» **Goal of the exercise**
Reproduce the material word for word, beginning with its first line and stopping after the line that contains "collectors: J. Cuatrecasas, M.".

[Stored entries]
'''

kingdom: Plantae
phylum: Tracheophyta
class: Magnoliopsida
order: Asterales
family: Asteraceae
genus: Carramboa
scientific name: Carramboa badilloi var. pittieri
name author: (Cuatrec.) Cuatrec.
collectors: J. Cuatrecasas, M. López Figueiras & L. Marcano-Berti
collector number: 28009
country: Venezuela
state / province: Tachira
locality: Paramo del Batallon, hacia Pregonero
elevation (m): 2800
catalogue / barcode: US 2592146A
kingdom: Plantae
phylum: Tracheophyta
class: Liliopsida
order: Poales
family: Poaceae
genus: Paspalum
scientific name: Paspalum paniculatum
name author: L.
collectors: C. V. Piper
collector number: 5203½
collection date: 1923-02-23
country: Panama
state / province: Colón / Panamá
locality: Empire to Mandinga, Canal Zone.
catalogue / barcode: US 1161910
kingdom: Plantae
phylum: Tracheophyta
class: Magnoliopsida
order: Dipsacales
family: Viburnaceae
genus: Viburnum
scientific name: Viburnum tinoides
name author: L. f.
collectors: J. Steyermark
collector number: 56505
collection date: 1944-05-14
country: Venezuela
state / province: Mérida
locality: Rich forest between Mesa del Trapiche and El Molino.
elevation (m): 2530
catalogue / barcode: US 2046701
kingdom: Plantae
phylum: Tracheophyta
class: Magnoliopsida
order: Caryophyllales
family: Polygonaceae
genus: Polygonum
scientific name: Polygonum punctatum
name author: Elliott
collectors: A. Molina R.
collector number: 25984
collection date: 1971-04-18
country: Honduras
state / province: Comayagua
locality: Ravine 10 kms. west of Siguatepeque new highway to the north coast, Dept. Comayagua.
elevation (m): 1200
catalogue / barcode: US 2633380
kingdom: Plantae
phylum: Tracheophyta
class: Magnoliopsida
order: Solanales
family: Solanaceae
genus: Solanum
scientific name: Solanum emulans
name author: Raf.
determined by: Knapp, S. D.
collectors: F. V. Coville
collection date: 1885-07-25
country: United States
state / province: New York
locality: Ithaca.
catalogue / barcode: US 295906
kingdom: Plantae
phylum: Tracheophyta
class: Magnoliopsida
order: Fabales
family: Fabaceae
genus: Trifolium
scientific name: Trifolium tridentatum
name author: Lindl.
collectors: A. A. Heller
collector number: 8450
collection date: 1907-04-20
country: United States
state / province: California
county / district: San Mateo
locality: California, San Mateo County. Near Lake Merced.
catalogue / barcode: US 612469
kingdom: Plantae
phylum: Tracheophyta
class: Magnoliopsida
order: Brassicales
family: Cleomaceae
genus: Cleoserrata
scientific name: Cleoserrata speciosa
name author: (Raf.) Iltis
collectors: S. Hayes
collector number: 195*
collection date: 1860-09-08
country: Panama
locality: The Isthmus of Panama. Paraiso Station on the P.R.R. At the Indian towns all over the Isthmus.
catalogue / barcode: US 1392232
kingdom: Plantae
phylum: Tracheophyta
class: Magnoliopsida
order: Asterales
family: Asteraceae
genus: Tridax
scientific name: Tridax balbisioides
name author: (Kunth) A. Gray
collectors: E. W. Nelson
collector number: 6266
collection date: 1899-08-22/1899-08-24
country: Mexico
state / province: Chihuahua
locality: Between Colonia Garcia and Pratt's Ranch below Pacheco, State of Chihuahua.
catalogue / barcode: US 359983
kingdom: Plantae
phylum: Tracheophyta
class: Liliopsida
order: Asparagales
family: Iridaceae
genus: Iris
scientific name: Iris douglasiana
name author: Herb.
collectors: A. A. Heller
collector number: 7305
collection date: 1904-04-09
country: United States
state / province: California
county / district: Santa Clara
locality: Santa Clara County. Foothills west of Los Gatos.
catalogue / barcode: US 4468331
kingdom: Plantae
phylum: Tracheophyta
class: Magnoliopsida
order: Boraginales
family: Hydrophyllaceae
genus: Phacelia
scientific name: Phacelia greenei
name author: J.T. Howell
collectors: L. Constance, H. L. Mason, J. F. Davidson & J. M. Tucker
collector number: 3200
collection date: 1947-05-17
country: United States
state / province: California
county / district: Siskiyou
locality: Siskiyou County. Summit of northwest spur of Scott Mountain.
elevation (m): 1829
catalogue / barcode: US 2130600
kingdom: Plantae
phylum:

'''

» **Response below**
kingdom: Plantae
phylum: Tracheophyta
class: Magnoliopsida
order: Asterales
family: Asteraceae
genus: Carramboa
scientific name: Carramboa badilloi var. pittieri
name author: (Cuatrec.) Cuatrec.
collectors: J. Cuatrecasas, M. López Figueiras & L. Marcano-Berti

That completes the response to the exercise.